'''

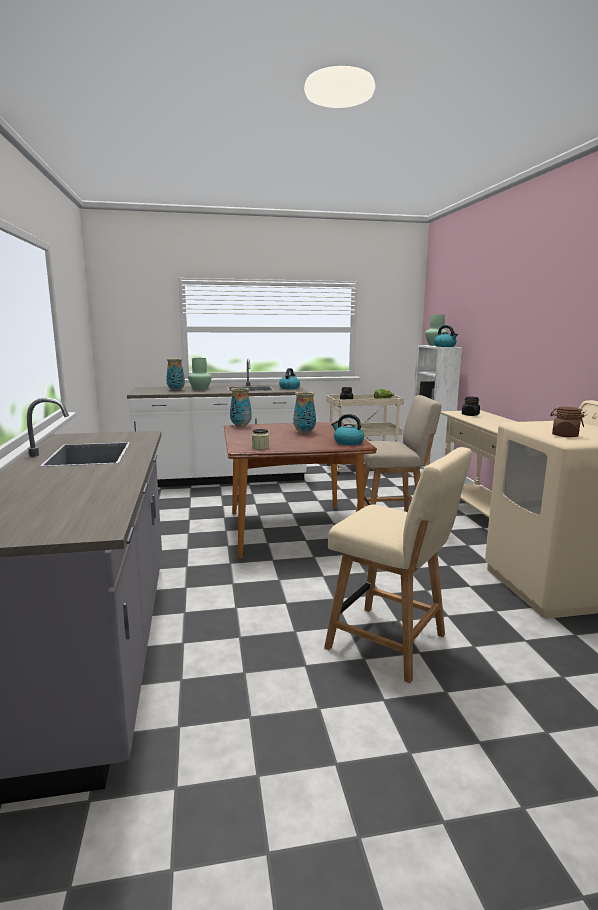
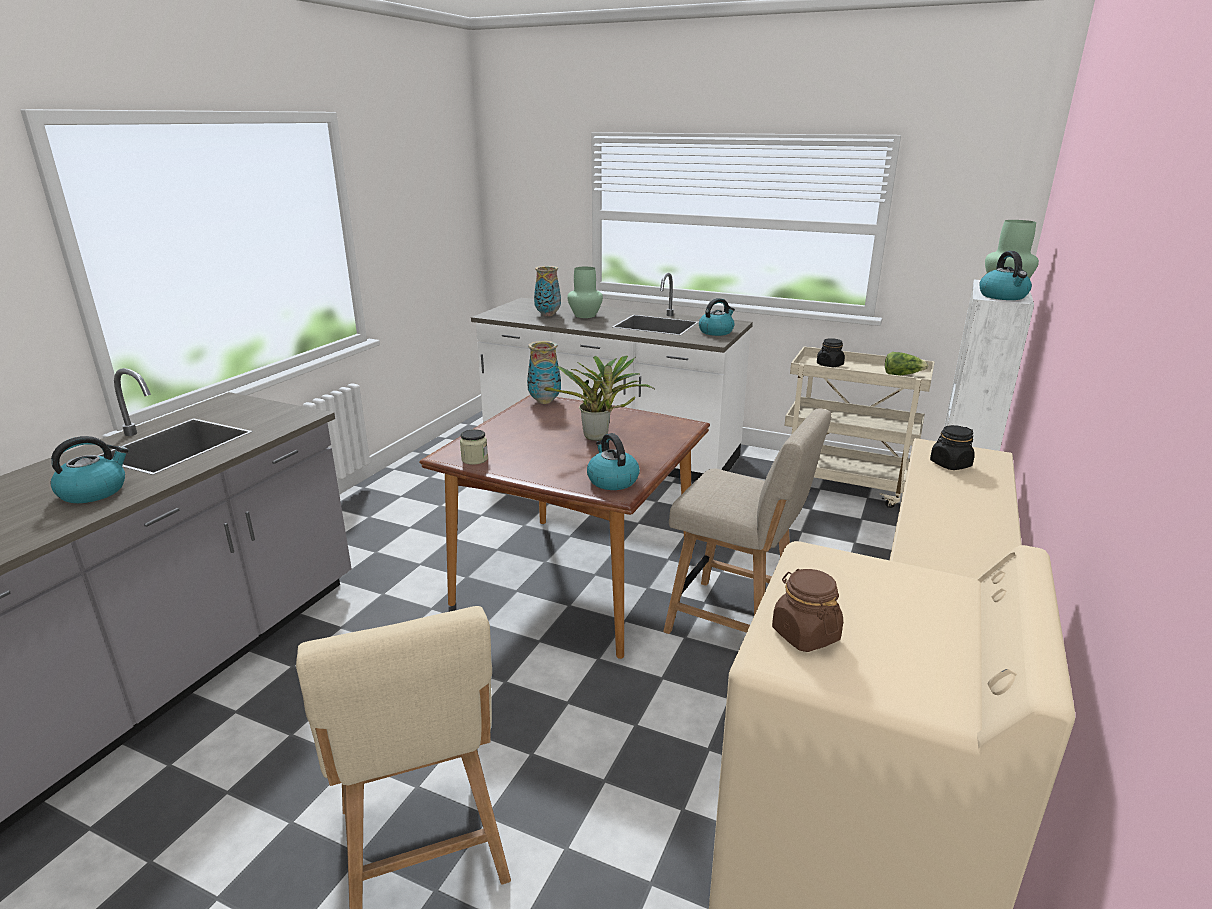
camera: 35 degrees right, 10 degrees up
(98, 474) = (94, 491): none -> kettle
(304, 432) = (599, 438): vase -> potted plant

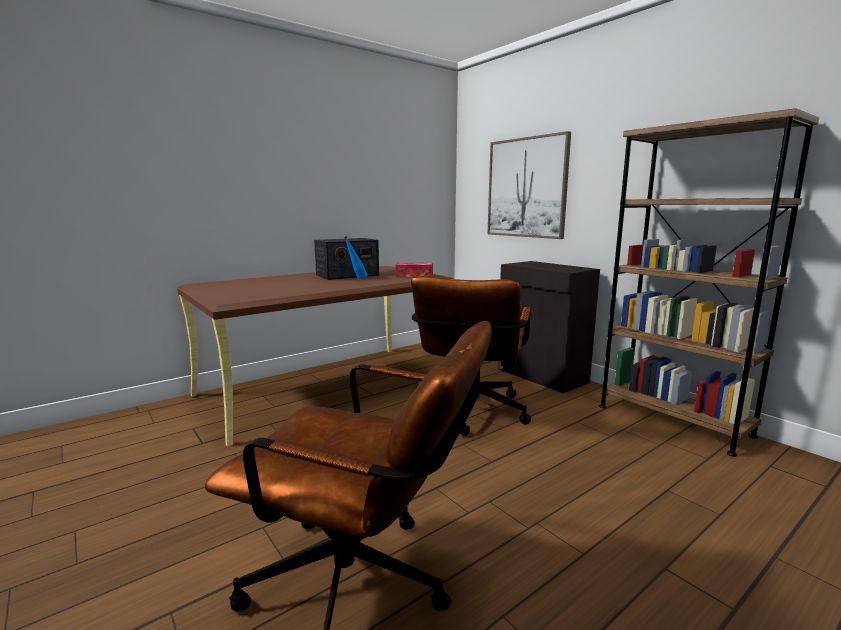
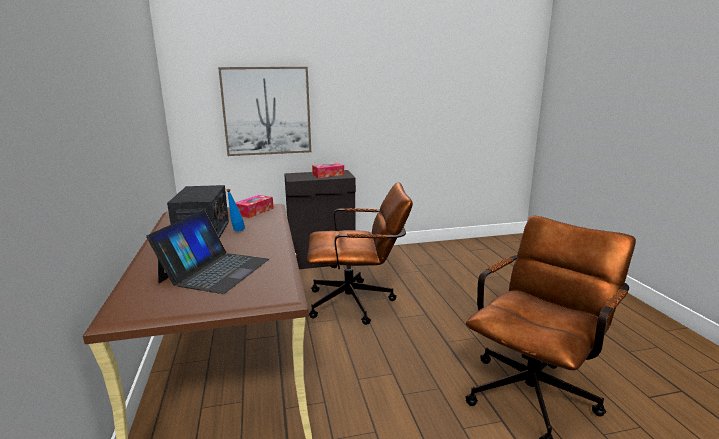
camera: 65 degrees left, 5 degrees up
(270, 286) = (215, 270): none -> laptop
(471, 415) = (358, 302): brown office chair -> brown office chair turned 45 degrees counterclockwise
(557, 267) = (328, 175): none -> tissue box
(672, 421) = (416, 250): brown bookcase -> none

'''

**PROBLEM TO WORK ON:** Leaving the pictures aside, output each entry above exactly as written.

**EXERCISE RESULT:**
camera: 35 degrees right, 10 degrees up
(98, 474) = (94, 491): none -> kettle
(304, 432) = (599, 438): vase -> potted plant

camera: 65 degrees left, 5 degrees up
(270, 286) = (215, 270): none -> laptop
(471, 415) = (358, 302): brown office chair -> brown office chair turned 45 degrees counterclockwise
(557, 267) = (328, 175): none -> tissue box
(672, 421) = (416, 250): brown bookcase -> none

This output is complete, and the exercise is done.